Die wirtschaftlich sinnvollste Chemikalie ist deshalb nicht automatisch die günstigste Flasche.
Es ist die günstigste Qualität, die sämtliche Anforderungen der Anwendung zuverlässig erfüllt.
Typische Fehler beim Kauf von Chemikalien
Nur den Prozentwert vergleichen
99,9 % sieht besser aus als 99,5 %. Ohne Kenntnis der Verunreinigungen ist dieser Vergleich jedoch unvollständig.
„Reinst“ automatisch als höchste Qualität interpretieren
Die Bezeichnung allein sagt nicht, ob das Produkt für Ihre konkrete Analysenmethode geeignet ist.
Für jede Anwendung p.a. kaufen
Auch das ist nicht sinnvoll. Für viele technische Prozesse wäre diese Qualität unnötig und wirtschaftlich ungünstig.
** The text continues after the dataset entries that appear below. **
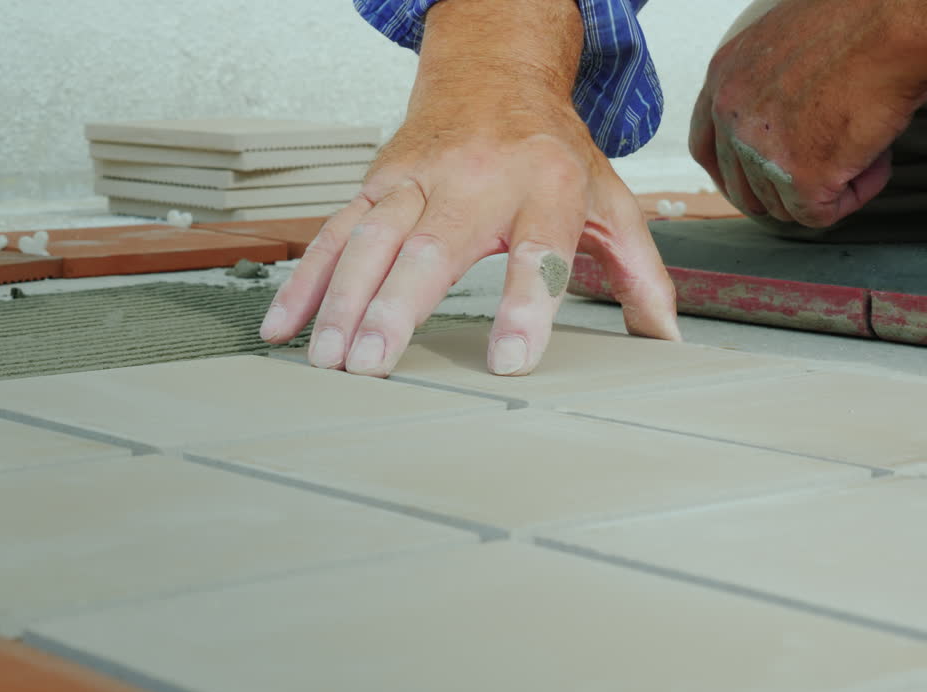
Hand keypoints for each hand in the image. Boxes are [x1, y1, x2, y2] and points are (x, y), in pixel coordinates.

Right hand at [257, 0, 679, 377]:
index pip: (539, 248)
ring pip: (370, 239)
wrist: (494, 72)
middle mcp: (477, 178)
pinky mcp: (375, 182)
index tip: (510, 361)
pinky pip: (332, 231)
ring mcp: (416, 178)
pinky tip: (284, 324)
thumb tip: (661, 335)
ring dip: (341, 300)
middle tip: (374, 365)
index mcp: (546, 184)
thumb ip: (638, 267)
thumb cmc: (550, 147)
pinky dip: (304, 279)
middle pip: (432, 246)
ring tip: (327, 358)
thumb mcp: (609, 195)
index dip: (526, 303)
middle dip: (396, 307)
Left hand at [690, 0, 926, 227]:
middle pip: (743, 186)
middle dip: (785, 187)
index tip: (762, 179)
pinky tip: (875, 162)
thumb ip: (764, 87)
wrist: (895, 21)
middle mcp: (730, 114)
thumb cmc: (859, 19)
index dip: (734, 172)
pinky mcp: (799, 177)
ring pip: (781, 204)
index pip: (706, 148)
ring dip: (826, 185)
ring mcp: (759, 149)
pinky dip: (852, 196)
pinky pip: (818, 214)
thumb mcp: (782, 45)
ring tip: (864, 146)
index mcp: (724, 78)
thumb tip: (780, 124)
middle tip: (830, 165)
Technische Qualität für quantitative Analysen verwenden
Unkontrollierte Begleitstoffe können Blindwerte und Messergebnisse beeinflussen.
Methode und Reagenzqualität getrennt betrachten
Für HPLC oder LC-MS sollte gezielt eine dafür spezifizierte Qualität gewählt werden.
Analysenzertifikat nicht prüfen
Bei empfindlichen oder dokumentationspflichtigen Prozessen reicht die allgemeine Produktbeschreibung möglicherweise nicht aus.
Unterschiedliche Chargen ohne Kontrolle austauschen
Bei anspruchsvollen Anwendungen kann es sinnvoll sein, CoA und relevante Parameter beim Chargenwechsel zu vergleichen.
Nur nach CAS-Nummer einkaufen
Die gleiche CAS-Nummer bedeutet, dass es sich um denselben chemischen Stoff handelt. Sie sagt jedoch nichts darüber aus, ob zwei Produkte dieselbe Reinheit und Spezifikation besitzen.
Eine CAS-Nummer ersetzt deshalb niemals die Qualitätsangabe.
Praktische Checkliste vor der Bestellung
Bevor Sie sich zwischen technisch, rein, reinst oder p.a. entscheiden, beantworten Sie folgende Fragen:
- Wofür wird die Chemikalie eingesetzt?
- Handelt es sich um einen technischen Prozess oder eine Analyse?
- Wird ein qualitativer oder quantitativer Wert bestimmt?
- Welche Messgenauigkeit wird benötigt?
- Gibt es besonders kritische Verunreinigungen?
- Welche Nachweisgrenze hat die Methode?
- Ist eine bestimmte Qualität in der Methode vorgeschrieben?
- Muss das Produkt ACS-, ISO- oder pharmakopöische Anforderungen erfüllen?
- Wird HPLC, GC oder LC-MS eingesetzt?
- Ist ein chargenspezifisches Analysenzertifikat erforderlich?
- Welche Reinheit wird garantiert?
- Welche einzelnen Verunreinigungen werden spezifiziert?
- Wird das Reagenz regelmäßig oder nur einmal eingesetzt?
- Rechtfertigt die Anwendung eine höher spezifizierte Qualität?
Ein einziger Begriff auf dem Etikett beantwortet diese Fragen nicht.
Technisch, rein, reinst und p.a. sind Orientierungspunkte – die endgültige Entscheidung sollte auf der konkreten Spezifikation und dem Einsatzzweck beruhen.
Gerade für analytische Anwendungen lohnt sich deshalb ein Blick über den prozentualen Hauptgehalt hinaus. Grenzwerte für störende Ionen, Metalle, Wasser oder organische Verunreinigungen können für das Ergebnis wesentlich wichtiger sein als die Frage, ob auf der Flasche 99,5 oder 99,9 % steht.